Starting from a video, recognizing actions, understanding human-object interactions, and predicting what will happen next require spatial and temporal reasoning about the available multi-modal content, as well as structured reasoning about the high-level patterns behind human activities. In particular, egocentric videos offer a privileged first-person point of view to understand how biological agents act, which is then essential to transfer knowledge to robots. At the same time, egocentric videos come with several key challenges as head motion, occlusions, and data scarcity which make it a very challenging setting. Our work in this area aims at pushing research boundaries toward models able to manage such complex scenarios and lay the foundations for life-long-learning artificial agents.

Visual place recognition

Mapping images to places is a key problem that underpins several applications, ranging from robotics to augmented reality for assistive devices. A place can be defined in different ways. For instance, Landmark Retrieval aims to search for the most similar sample in a database of annotated landmark images. This enables recognizing the name of the testing landmark but its coordinates are usually not considered. In Visual Geolocalization instead, the goal is to estimate the coordinates (e.g., GPS or UTM) where a picture was taken, based solely on visual clues. In urban applications, the expected accuracy is in the range of meters (typically 25 meters). Even this task is usually cast as an Image Retrieval problem, where the query to be localized is compared to a database of geotagged images, exploiting a representation extracted with a neural network. We are interested in developing accurate and efficient models to manage visual place recognition and geolocalization at a large scale for real-world city-wide applications.

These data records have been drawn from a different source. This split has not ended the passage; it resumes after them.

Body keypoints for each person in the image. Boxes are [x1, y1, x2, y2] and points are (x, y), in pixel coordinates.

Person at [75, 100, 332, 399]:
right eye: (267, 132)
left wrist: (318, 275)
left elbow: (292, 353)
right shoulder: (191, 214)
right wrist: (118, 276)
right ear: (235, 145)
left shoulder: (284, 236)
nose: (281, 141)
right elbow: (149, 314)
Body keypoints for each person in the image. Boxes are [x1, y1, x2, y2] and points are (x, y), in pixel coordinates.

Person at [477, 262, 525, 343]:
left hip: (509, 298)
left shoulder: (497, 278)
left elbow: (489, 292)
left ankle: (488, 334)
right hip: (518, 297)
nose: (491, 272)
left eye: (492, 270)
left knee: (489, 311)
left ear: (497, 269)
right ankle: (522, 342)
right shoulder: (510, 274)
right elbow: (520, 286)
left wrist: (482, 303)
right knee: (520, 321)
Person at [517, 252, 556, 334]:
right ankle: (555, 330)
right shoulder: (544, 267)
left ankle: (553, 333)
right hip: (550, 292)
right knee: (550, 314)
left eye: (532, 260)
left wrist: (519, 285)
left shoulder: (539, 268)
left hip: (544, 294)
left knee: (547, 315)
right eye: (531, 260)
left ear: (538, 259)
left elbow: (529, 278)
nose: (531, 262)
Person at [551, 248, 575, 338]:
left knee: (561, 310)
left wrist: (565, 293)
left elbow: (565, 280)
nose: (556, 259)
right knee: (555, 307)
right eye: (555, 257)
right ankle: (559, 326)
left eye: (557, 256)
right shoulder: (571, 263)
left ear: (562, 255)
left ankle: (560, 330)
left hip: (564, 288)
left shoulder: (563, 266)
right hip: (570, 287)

Distributed and Federated Learning

Recent breakthroughs enabled by deep learning rely on increasingly complex architectures: the advent of Large Language Models (LLMs) has marked a new chapter for conversational agents like ChatGPT, but also introduced real challenges in training and serving such solutions for real-world applications. Therefore, scaling data and computing power are crucial for successful training, but speed-up scaling laws are not going to cope forever with the limits of current algorithms and architectures. Moreover, the centralized training paradigm no longer matches the needs of modern applications, which elaborate on heterogeneous data often scattered across large networks. We investigate the problem of distributed and federated learning of deep neural networks, aiming to develop novel fully decentralized algorithms and model architectures that meet the demands of next-generation deep learning applications.

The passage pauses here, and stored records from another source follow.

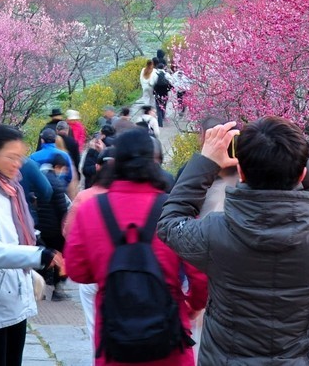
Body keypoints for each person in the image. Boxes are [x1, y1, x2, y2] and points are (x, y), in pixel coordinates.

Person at [157, 118, 309, 365]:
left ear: (241, 172)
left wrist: (206, 162)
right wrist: (303, 157)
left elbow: (170, 223)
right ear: (303, 175)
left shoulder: (215, 232)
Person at [66, 129, 209, 366]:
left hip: (115, 335)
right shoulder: (172, 210)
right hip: (169, 333)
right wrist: (193, 305)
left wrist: (108, 270)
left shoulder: (91, 209)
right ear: (155, 162)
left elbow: (77, 270)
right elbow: (199, 272)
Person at [0, 125, 65, 366]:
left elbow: (15, 238)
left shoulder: (10, 190)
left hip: (15, 297)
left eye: (20, 157)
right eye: (11, 157)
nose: (18, 163)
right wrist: (37, 256)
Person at [64, 148, 118, 343]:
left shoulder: (85, 197)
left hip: (92, 272)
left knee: (95, 327)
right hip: (121, 271)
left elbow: (69, 232)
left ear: (97, 167)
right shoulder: (123, 196)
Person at [37, 151, 72, 301]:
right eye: (63, 169)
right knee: (59, 259)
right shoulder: (57, 184)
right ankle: (58, 291)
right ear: (58, 167)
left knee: (42, 258)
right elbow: (62, 210)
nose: (63, 172)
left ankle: (40, 290)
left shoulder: (39, 178)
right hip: (55, 230)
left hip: (40, 228)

Trustworthy and Fair AI models

The widespread adoption of AI systems in decision-making processes has underscored the urgent need to ensure reliability and fairness. Studying model accuracy is not enough as the overall performance may hide the use of spurious correlations in the data which cause biased predictions with high-impact consequences on society. Moreover, to flawlessly move algorithms out of lab environments, we should make sure their performance remains consistent and dependable across diverse scenarios, even in the presence of novel conditions unpredictable at training time. These premises indicate a clear need for trustworthy models assessed under different metrics and possibly coming with confidence guarantees. Our work focuses on vision and multi-modal learning approaches that incorporate fairness-aware strategies, robust evaluation frameworks, and tailored techniques for adaptation, robustness, and transparency.